Алёна Ивановна возмущалась ещё чем-то, но Малинин уже подчёркнуто старательно выводил в тетради тему сочинения по «Отцам и детям», высунув язык от усердия: «Почему старшее поколение так редко бывает довольно молодёжью?»
Спустя час он закрыл тетрадь, собрал кудрявые волосы в пучок, заколол ручкой и молча вышел из аудитории, предвкушая как, наконец, проспит до самого вечера…
- Не так быстро, Малинин.
Алёна Ивановна в дверях смотрела на него взглядом, исполненным глубокого презрения.

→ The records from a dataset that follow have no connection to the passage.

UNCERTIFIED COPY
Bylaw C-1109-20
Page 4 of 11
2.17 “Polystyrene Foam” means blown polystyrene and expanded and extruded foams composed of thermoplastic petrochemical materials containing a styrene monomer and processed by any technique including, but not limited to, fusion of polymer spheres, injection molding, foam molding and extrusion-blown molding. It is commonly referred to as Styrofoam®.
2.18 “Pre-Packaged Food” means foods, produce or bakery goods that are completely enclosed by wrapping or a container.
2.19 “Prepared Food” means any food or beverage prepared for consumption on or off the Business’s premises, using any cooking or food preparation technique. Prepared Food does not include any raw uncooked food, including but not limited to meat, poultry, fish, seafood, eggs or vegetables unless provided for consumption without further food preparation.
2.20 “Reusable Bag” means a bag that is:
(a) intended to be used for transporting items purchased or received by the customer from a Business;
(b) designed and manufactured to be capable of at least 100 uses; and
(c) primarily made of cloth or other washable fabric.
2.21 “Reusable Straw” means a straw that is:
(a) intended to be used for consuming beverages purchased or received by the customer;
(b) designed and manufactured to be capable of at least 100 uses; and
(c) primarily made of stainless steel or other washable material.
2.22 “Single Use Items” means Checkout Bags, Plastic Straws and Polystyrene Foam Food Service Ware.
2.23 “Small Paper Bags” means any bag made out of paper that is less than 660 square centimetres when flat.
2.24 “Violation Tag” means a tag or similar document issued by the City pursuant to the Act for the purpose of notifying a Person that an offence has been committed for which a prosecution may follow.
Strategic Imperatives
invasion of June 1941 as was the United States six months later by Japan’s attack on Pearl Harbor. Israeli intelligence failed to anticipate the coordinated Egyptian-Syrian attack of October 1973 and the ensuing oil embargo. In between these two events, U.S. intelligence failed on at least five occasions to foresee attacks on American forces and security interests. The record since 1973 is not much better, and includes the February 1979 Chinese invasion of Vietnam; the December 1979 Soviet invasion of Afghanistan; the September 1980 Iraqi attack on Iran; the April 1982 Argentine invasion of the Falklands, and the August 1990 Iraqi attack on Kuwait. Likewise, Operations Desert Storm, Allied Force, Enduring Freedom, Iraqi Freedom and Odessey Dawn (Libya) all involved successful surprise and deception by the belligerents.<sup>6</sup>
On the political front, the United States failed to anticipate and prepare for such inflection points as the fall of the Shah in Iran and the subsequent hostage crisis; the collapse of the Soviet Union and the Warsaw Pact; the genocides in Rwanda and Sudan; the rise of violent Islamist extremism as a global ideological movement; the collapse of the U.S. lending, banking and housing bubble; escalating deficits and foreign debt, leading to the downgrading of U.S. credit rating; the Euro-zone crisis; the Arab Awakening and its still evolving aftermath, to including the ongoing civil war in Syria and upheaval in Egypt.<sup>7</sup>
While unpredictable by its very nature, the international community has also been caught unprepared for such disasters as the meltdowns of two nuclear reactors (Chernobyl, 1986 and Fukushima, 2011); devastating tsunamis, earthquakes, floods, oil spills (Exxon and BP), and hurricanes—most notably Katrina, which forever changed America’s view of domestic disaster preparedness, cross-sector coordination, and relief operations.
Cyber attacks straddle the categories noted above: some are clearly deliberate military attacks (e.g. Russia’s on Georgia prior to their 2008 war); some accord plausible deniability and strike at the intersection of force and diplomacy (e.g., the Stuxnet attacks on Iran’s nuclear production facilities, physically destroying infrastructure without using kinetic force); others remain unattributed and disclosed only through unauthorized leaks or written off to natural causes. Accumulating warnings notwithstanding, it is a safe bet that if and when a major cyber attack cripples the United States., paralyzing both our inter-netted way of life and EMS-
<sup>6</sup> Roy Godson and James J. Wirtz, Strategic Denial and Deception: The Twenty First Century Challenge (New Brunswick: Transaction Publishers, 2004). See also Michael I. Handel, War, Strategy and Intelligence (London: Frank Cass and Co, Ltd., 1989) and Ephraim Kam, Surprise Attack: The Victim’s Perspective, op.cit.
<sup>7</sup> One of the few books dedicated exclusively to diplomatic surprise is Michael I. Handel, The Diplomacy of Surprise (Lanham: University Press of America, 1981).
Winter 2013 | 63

- Так расскажи же мне, где ты работаешь по ночам, - улыбка на бледных губах учительницы не сулила ничего хорошего. – И стоит ли об этом узнать директору школы?
- Позвоните папе или маме, Алёна Ивановна, - Ян остановился. Ему было немного стыдно цинично спихивать ответственность на родителей, но они выкрутятся лучше, чем он. Всегда выкручивались. – Они вам всё расскажут.
- Будешь прятаться за спинами родителей? – Алёна Ивановна улыбнулась ещё шире. – Нет, мне не интересно, что там соврут твои родители, а интересно, сможешь ли ты хоть раз сам сказать правду.
- Правду, Алёна Ивановна? – Ян развернулся на каблуках и понял, что в его голове безвозвратно ломается какая-то важная перегородка, на постройку которой он и убил 8 лет начального среднего образования. – Давно ли вам стало интересно, что я сам думаю? Или это только на уроках литературы собственное мнение не имеет ценности?
- Какую ценность могут иметь фантазии юнца, который начитался низкопробной фантастики и думает, что он умнее преподавателя? – Алёна Ивановна сделала шаг навстречу Яну. – Это, однако, не отвечает на вопрос, почему ты спишь на уроках литературы.
- По ночам я занимаюсь бесполезными фантазиями, Алёна Ивановна, - Ян почувствовал, что его накрывает пелена безразличия. Почему-то у неё был вкус крови.
- Малинин, ты что, возомнил себя писателем? – Алёна Ивановна рассмеялась с деланным добродушием. – Тогда мой тебе совет, брось это. Ты не можешь породить ничего, что не было бы глубоко вторично.
- Спасибо за совет.
Ян изобразил кислую улыбку. У неё тоже был вкус крови – всего лишь из-за треснувшей губы, подумал он, но это было не совсем так.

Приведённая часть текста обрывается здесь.